O cotidiano do Incra em todos estes anos sempre foi tumultuado, pois os governos de plantão o usaram para seus objetivos – alguns dos quais pouco engrandecedores. Na década de 70 do século XX o Incra foi usado pela ditadura militar para fazer ocupação populacional, objetivando o avanço da fronteira agrícola do Centro-Oeste e Amazônia Legal brasileira, com o envio de milhões de brasileiros para atuarem como força de trabalho para o capital agrário nestas regiões, o que possibilitou o surgimento de centenas de cidades e vários estados nas últimas décadas. Essa ocupação desordenada trouxe ainda um profundo processo de agressão ao meio ambiente, o que prejudica toda a vida no planeta, pois a Amazônia tem uma grande influência na captura de carbono e outros elementos químicos.

 

De 1970 a 1985, o Incra foi fortemente utilizado para realizar uma “Política de Estado” da ditadura militar, resumida no lema: integrar para não entregar. Com uma ação de ocupação de áreas, os militares buscavam combater dois grandes perigos ao regime: o primeiro, real, uma reforma agrária em terras já concentradas no Sul, Sudeste e Nordeste; o segundo, um engodo, a tomada da Amazônia por países ricos (da Europa e América do Norte).

 

Após anos de incentivos aos programas de colonização oficial, de colonização particular e de regularização fundiária de grandes áreas, estes foram simplesmente abandonados, ao invés de serem submetidos à imprescindível correção de rumos que os tornassem em consonância com o I Plano Nacional de Reforma Agrária (I PNRA), que se instaurou com o início da “Nova República”, em 1985.

 

Apesar de ser responsável pelo início da Reforma Agrária no Brasil, o I PNRA não conseguir ser aplicado efetivamente em todo o país, nem cumprir as metas. No entanto, muitos estados, a exemplo de Goiás, só tiveram assentamentos criados  por causa do I PNRA, já que antes apenas foram feitas ações de colonização de particular e de regularização fundiária de grandes áreas.

 

Neste período o Incra chegou até ser extinto, como reação das oligarquias à aprovação do I PNRA, que tinha dentre outras metas, o assentamento de um milhão e quatrocentos mil famílias. As reações de forças políticas contrárias à realização de um amplo programa de reforma agrária, levou à extinção do Incra, em outubro de 1987, pelo então presidente da República José Sarney. No entanto, o Incra, como autarquia responsável prioritariamente pela execução da reforma agrária e do ordenamento da estrutura fundiária, foi restabelecido em 29 de março de 1989, vez que o Congresso Nacional rejeitou o Decreto-lei 2.363, de 23 de outubro de 1987. No entanto, o órgão permaneceu praticamente paralisado, por falta de recursos e de prioridade política.

 

O II Plano Nacional de Reforma Agrária (II PNRA) foi apresentado em novembro de 2003, durante a Conferência da Terra, em Brasília – evento que uniu movimentos e entidades do campo. Construído num amplo diálogo social, o Plano surgiu como fruto do esforço coletivo de servidores e técnicos, com o acúmulo dos movimentos sociais e da reflexão acadêmica. As metas do II PNRA eram da realização do maior plano de reforma agrária da história do Brasil, pois previa que até o final de 2006 seriam assentadas 400 mil novas famílias; 130 mil famílias teriam acesso à terra por meio do crédito fundiário e outras 500 mil adquiririam estabilidade na terra com a regularização fundiária. Apesar de ter fomentado muito a criação de assentamentos e dinamizado o Incra, as metas do II PNRA não foram cumpridas na totalidade - por pressão de ruralistas apoiadores do governo de então e incompetência dos gestores da época.

| DADOS EXTRAÍDOS |
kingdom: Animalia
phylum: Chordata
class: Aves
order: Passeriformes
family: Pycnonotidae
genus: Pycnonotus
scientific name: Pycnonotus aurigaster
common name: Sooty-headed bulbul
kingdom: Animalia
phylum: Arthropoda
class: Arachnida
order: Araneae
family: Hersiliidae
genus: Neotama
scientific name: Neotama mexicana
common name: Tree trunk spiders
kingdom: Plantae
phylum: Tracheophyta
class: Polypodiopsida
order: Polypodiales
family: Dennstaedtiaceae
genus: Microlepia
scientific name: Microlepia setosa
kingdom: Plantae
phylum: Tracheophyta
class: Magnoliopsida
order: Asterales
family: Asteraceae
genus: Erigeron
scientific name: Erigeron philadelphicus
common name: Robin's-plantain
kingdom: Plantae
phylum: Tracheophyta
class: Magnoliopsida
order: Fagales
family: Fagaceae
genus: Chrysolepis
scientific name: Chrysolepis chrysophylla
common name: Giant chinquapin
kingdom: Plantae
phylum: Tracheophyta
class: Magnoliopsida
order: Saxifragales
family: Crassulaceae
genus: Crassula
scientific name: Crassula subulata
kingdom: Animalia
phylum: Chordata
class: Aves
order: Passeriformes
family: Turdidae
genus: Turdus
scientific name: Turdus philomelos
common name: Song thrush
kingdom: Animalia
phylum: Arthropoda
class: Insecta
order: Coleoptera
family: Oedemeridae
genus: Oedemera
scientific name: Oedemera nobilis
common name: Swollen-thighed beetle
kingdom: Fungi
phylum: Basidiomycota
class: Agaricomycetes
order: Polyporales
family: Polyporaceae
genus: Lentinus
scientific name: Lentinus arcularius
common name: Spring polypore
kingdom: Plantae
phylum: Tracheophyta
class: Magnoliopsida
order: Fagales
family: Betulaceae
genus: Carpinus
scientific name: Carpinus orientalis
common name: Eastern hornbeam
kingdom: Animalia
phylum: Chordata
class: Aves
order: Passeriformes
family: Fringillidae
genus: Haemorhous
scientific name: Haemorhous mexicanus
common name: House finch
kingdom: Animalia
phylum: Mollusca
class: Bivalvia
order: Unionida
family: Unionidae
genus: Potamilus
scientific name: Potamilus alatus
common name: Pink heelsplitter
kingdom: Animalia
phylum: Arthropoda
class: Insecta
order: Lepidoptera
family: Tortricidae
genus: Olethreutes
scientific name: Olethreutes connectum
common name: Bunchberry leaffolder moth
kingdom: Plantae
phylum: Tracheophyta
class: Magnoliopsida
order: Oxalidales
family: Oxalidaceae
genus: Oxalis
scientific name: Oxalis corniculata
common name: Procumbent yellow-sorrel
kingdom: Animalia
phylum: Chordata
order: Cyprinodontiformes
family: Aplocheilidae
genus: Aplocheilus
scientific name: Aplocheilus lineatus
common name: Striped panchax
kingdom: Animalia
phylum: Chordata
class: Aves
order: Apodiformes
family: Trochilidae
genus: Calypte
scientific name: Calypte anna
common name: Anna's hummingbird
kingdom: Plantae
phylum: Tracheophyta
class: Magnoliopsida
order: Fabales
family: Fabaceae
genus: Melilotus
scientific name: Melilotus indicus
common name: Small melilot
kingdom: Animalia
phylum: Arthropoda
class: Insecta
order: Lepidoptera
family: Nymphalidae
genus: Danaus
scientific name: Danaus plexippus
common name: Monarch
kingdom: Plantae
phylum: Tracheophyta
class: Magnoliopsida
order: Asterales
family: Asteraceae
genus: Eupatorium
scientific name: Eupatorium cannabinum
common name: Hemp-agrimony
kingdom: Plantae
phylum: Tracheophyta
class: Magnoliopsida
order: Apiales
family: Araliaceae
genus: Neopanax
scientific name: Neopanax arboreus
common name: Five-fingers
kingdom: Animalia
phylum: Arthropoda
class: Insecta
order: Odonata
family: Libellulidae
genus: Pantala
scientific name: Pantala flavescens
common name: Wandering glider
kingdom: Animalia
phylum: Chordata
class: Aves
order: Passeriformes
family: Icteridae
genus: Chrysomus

| OBJETIVOS |
• a. Devolva sem alterações a parte do texto sobre o Incra que começa nas palavras "Após anos de" e termina após "de grandes áreas.".
• b. Prossiga o texto sobre a história do Incra a partir do ponto em que ele termina.
As linhas não são necessárias aqui.

| RESPOSTAS DAS TAREFAS |
• a.
Após anos de incentivos aos programas de colonização oficial, de colonização particular e de regularização fundiária de grandes áreas, estes foram simplesmente abandonados, ao invés de serem submetidos à imprescindível correção de rumos que os tornassem em consonância com o I Plano Nacional de Reforma Agrária (I PNRA), que se instaurou com o início da “Nova República”, em 1985.

 

Apesar de ser responsável pelo início da Reforma Agrária no Brasil, o I PNRA não conseguir ser aplicado efetivamente em todo o país, nem cumprir as metas. No entanto, muitos estados, a exemplo de Goiás, só tiveram assentamentos criados  por causa do I PNRA, já que antes apenas foram feitas ações de colonização de particular e de regularização fundiária de grandes áreas.

• b.
 

Com o II PNRA, o Incra ganhou novo fôlego, com promoção das políticas públicas para a população beneficiária, fortalecimento de suas atividades, multiplicação de seu orçamento (que chegou a ser de R$ 4 bilhões), realização de concursos públicos e alteração das carreiras dos trabalhadores. No entanto, o compromisso dos governos com o agronegócio impediu a revisão dos índices de produtividade, que na visão dos movimentos sociais, trabalhadores da autarquia e pesquisadores é condição primeira para se falar em processo de Reforma Agrária. E o compromisso do Governo com as políticas de ajuste fiscal, impediu que houvesse uma recomposição relativa do poder de compra da remuneração dos trabalhadores do Incra. Houve apenas um aumento absoluto da remuneração, dividida ainda em vencimento básico e gratificações produtivistas, associadas ao cumprimento de metas e não poucas vezes utilizadas como instrumento de assédio moral individual ou coletivo pelas sucessivas gestões.

 

Titulação e extinção

Em 2017, ao completar 47 anos de fundação, o Incra além de não ter o que comemorar está correndo um enorme risco de ser efetivamente extinto.

 

Esse novo e forte ataque ao Incra está formalizado com o direcionamento que o atual governo deu as atribuições da autarquia, excluindo a criação de novos assentamentos e a seleção de famílias de sem terra – com a desculpa de respeito à determinação política do Tribunal de Contas da União (TCU), do dia 6 de abril de 2016, que suspendeu as atividades do Programa de Reforma Agrária no Brasil, quando aprovou o relatório no qual acusava o Incra de ter cerca de 558 mil beneficiários / assentados inseridos irregularmente no Programa.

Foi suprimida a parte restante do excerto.